## Written exercise
Reproduce the passage of the business valuation post from "Do you know the" up to and including "company is worth.", keeping every word unchanged.

## Reading text

:::::

Friday, August 12, 2016

Do You Know What Your Company is Worth?

Good insights from John Carvalho from Divestopedia

Do you know the value of your business? When I asked this question to business owners in attendance at a presentation I recently delivered, I was not surprised the majority weren’t 100 percent sure. Why should they care about value? No one ever asks for it. Banks, shareholders and government agencies never ask private business owners what their company is worth.
In reality, though, there are a lot of different stakeholders valuing your business every day, such as your employees, other banks, investors and customers. I would venture to guess that that alone should be a good enough reason to care about value.

What Buyers Look for in a Business

I recently found myself watching NBC’s "Shark Tank," where aspiring entrepreneurs pitch their business concepts and products to a panel of business moguls who have the cash and the know-how to make it happen. Hands down, the fastest way to get thrown out of the tank is to have an unrealistic valuation of your business.

So, think about it this way: If you had your eye on an acquisition, what would you look for? Putting yourself in a buyer's shoes is a great exercise to temper valuation expectations. I bet you would be looking for things like a diversified customer base, a systematic way of generating recurring revenue, barriers to entry from competitors and high margins, to name a few. So, be honest: Does your company have these characteristics?

:::::

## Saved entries
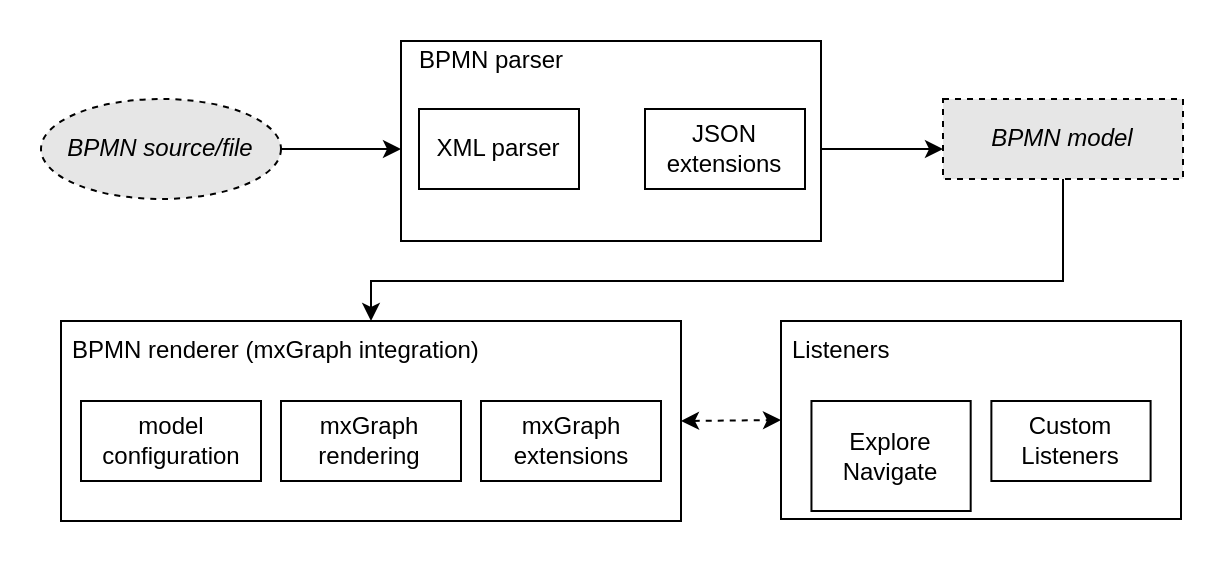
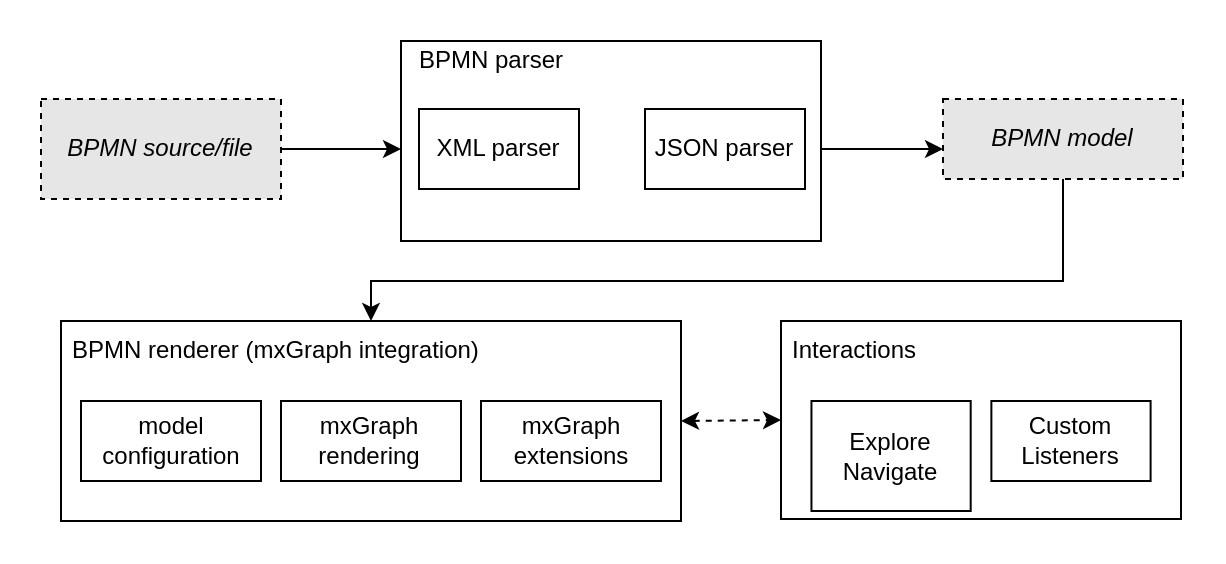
  <mxCell id="0" />
  <mxCell id="1" parent="0" />
  <mxCell id="2" style="edgeStyle=orthogonalEdgeStyle;rounded=0;orthogonalLoop=1;jettySize=auto;html=1;entryX=0;entryY=0.54;entryDx=0;entryDy=0;entryPerimeter=0;endArrow=classic;endFill=1;" parent="1" source="3" target="21" edge="1"><mxGeometry relative="1" as="geometry" /></mxCell>
- <mxCell id="3" value="&lt;i&gt;BPMN source/file&lt;/i&gt;" style="ellipse;whiteSpace=wrap;html=1;fillColor=#E6E6E6;dashed=1;" parent="1" vertex="1"><mxGeometry x="20" y="49" width="120" height="50" as="geometry" /></mxCell>
+ <mxCell id="3" value="&lt;i&gt;BPMN source/file&lt;/i&gt;" style="rounded=0;whiteSpace=wrap;html=1;fillColor=#E6E6E6;dashed=1;" parent="1" vertex="1"><mxGeometry x="20" y="49" width="120" height="50" as="geometry" /></mxCell>
  <mxCell id="4" value="&lt;i&gt;BPMN model&lt;/i&gt;" style="rounded=0;whiteSpace=wrap;html=1;fillColor=#E6E6E6;dashed=1;" parent="1" vertex="1"><mxGeometry x="471" y="49" width="120" height="40" as="geometry" /></mxCell>
  <mxCell id="5" style="edgeStyle=orthogonalEdgeStyle;rounded=0;orthogonalLoop=1;jettySize=auto;html=1;exitX=0.5;exitY=1;exitDx=0;exitDy=0;" parent="1" source="4" target="6" edge="1"><mxGeometry relative="1" as="geometry"><mxPoint x="330" y="300" as="sourcePoint" /><Array as="points"><mxPoint x="531" y="140" /><mxPoint x="185" y="140" /></Array></mxGeometry></mxCell>
  <mxCell id="6" value="" style="rounded=0;whiteSpace=wrap;html=1;fillColor=#FFFFFF;" parent="1" vertex="1"><mxGeometry x="30" y="160" width="310" height="100" as="geometry" /></mxCell>
  <mxCell id="7" value="BPMN&amp;nbsp;renderer (mxGraph integration)" style="text;html=1;resizable=0;autosize=1;align=left;verticalAlign=middle;points=[];fillColor=none;strokeColor=none;rounded=0;" parent="1" vertex="1"><mxGeometry x="34" y="160" width="230" height="30" as="geometry" /></mxCell>
  <mxCell id="8" value="" style="rounded=0;whiteSpace=wrap;html=1;fillColor=#FFFFFF;" parent="1" vertex="1"><mxGeometry x="40" y="200" width="90" height="40" as="geometry" /></mxCell>
  <mxCell id="9" value="model&lt;br&gt;configuration" style="text;html=1;resizable=0;autosize=1;align=center;verticalAlign=middle;points=[];fillColor=none;strokeColor=none;rounded=0;" parent="1" vertex="1"><mxGeometry x="40" y="200" width="90" height="40" as="geometry" /></mxCell>
  <mxCell id="10" value="" style="group" parent="1" vertex="1" connectable="0"><mxGeometry x="140" y="200" width="90" height="40" as="geometry" /></mxCell>
  <mxCell id="11" value="" style="rounded=0;whiteSpace=wrap;html=1;fillColor=#FFFFFF;" parent="10" vertex="1"><mxGeometry width="90" height="40" as="geometry" /></mxCell>
  <mxCell id="12" value="mxGraph&lt;br&gt;rendering" style="text;html=1;resizable=0;autosize=1;align=center;verticalAlign=middle;points=[];fillColor=none;strokeColor=none;rounded=0;" parent="10" vertex="1"><mxGeometry x="9" width="70" height="40" as="geometry" /></mxCell>
  <mxCell id="13" value="" style="group" parent="1" vertex="1" connectable="0"><mxGeometry x="240" y="200" width="90" height="40" as="geometry" /></mxCell>
  <mxCell id="14" value="" style="rounded=0;whiteSpace=wrap;html=1;fillColor=#FFFFFF;" parent="13" vertex="1"><mxGeometry width="90" height="40" as="geometry" /></mxCell>
  <mxCell id="15" value="mxGraph&lt;br&gt;extensions" style="text;html=1;resizable=0;autosize=1;align=center;verticalAlign=middle;points=[];fillColor=none;strokeColor=none;rounded=0;" parent="13" vertex="1"><mxGeometry x="5" width="80" height="40" as="geometry" /></mxCell>
  <mxCell id="16" value="" style="rounded=0;whiteSpace=wrap;html=1;fillColor=#FFFFFF;" parent="1" vertex="1"><mxGeometry x="390" y="160" width="200" height="99" as="geometry" /></mxCell>
  <mxCell id="17" value="Explore&lt;br&gt;Navigate" style="rounded=0;whiteSpace=wrap;html=1;fillColor=#FFFFFF;" parent="1" vertex="1"><mxGeometry x="405.231" y="200" width="79.615" height="55" as="geometry" /></mxCell>
  <mxCell id="18" value="Custom Listeners" style="rounded=0;whiteSpace=wrap;html=1;fillColor=#FFFFFF;" parent="1" vertex="1"><mxGeometry x="495.19" y="200" width="79.615" height="40" as="geometry" /></mxCell>
- <mxCell id="19" value="&lt;span style=&quot;&quot;&gt;Listeners&lt;/span&gt;" style="text;html=1;resizable=0;autosize=1;align=left;verticalAlign=middle;points=[];fillColor=none;strokeColor=none;rounded=0;" parent="1" vertex="1"><mxGeometry x="393.998" y="160" width="90" height="30" as="geometry" /></mxCell>
+ <mxCell id="19" value="&lt;span style=&quot;&quot;&gt;Interactions&lt;/span&gt;" style="text;html=1;resizable=0;autosize=1;align=left;verticalAlign=middle;points=[];fillColor=none;strokeColor=none;rounded=0;" parent="1" vertex="1"><mxGeometry x="393.998" y="160" width="90" height="30" as="geometry" /></mxCell>
  <mxCell id="20" value="" style="edgeStyle=orthogonalEdgeStyle;rounded=0;orthogonalLoop=1;jettySize=auto;html=1;endArrow=classic;endFill=1;" parent="1" source="21" target="4" edge="1"><mxGeometry relative="1" as="geometry"><Array as="points"><mxPoint x="440" y="74" /><mxPoint x="440" y="74" /></Array></mxGeometry></mxCell>
  <mxCell id="21" value="" style="rounded=0;whiteSpace=wrap;html=1;fillColor=#FFFFFF;" parent="1" vertex="1"><mxGeometry x="200" y="20" width="210" height="100" as="geometry" /></mxCell>
  <mxCell id="22" value="XML parser" style="rounded=0;whiteSpace=wrap;html=1;fillColor=#FFFFFF;" parent="1" vertex="1"><mxGeometry x="209" y="54" width="80" height="40" as="geometry" /></mxCell>
  <mxCell id="23" value="BPMN parser" style="text;html=1;resizable=0;autosize=1;align=center;verticalAlign=middle;points=[];fillColor=none;strokeColor=none;rounded=0;" parent="1" vertex="1"><mxGeometry x="200" y="20" width="90" height="20" as="geometry" /></mxCell>
- <mxCell id="24" value="JSON extensions" style="rounded=0;whiteSpace=wrap;html=1;fillColor=#FFFFFF;" parent="1" vertex="1"><mxGeometry x="322" y="54" width="80" height="40" as="geometry" /></mxCell>
+ <mxCell id="24" value="JSON parser" style="rounded=0;whiteSpace=wrap;html=1;fillColor=#FFFFFF;" parent="1" vertex="1"><mxGeometry x="322" y="54" width="80" height="40" as="geometry" /></mxCell>
  <mxCell id="25" value="" style="endArrow=classic;startArrow=classic;html=1;rounded=0;dashed=1;endSize=6;strokeWidth=1;entryX=0;entryY=0.5;entryDx=0;entryDy=0;exitX=1;exitY=0.5;exitDx=0;exitDy=0;" parent="1" source="6" target="16" edge="1"><mxGeometry width="50" height="50" relative="1" as="geometry"><mxPoint x="280" y="250" as="sourcePoint" /><mxPoint x="330" y="200" as="targetPoint" /></mxGeometry></mxCell>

:::::

## Full answer
Do you know the value of your business? When I asked this question to business owners in attendance at a presentation I recently delivered, I was not surprised the majority weren’t 100 percent sure. Why should they care about value? No one ever asks for it. Banks, shareholders and government agencies never ask private business owners what their company is worth.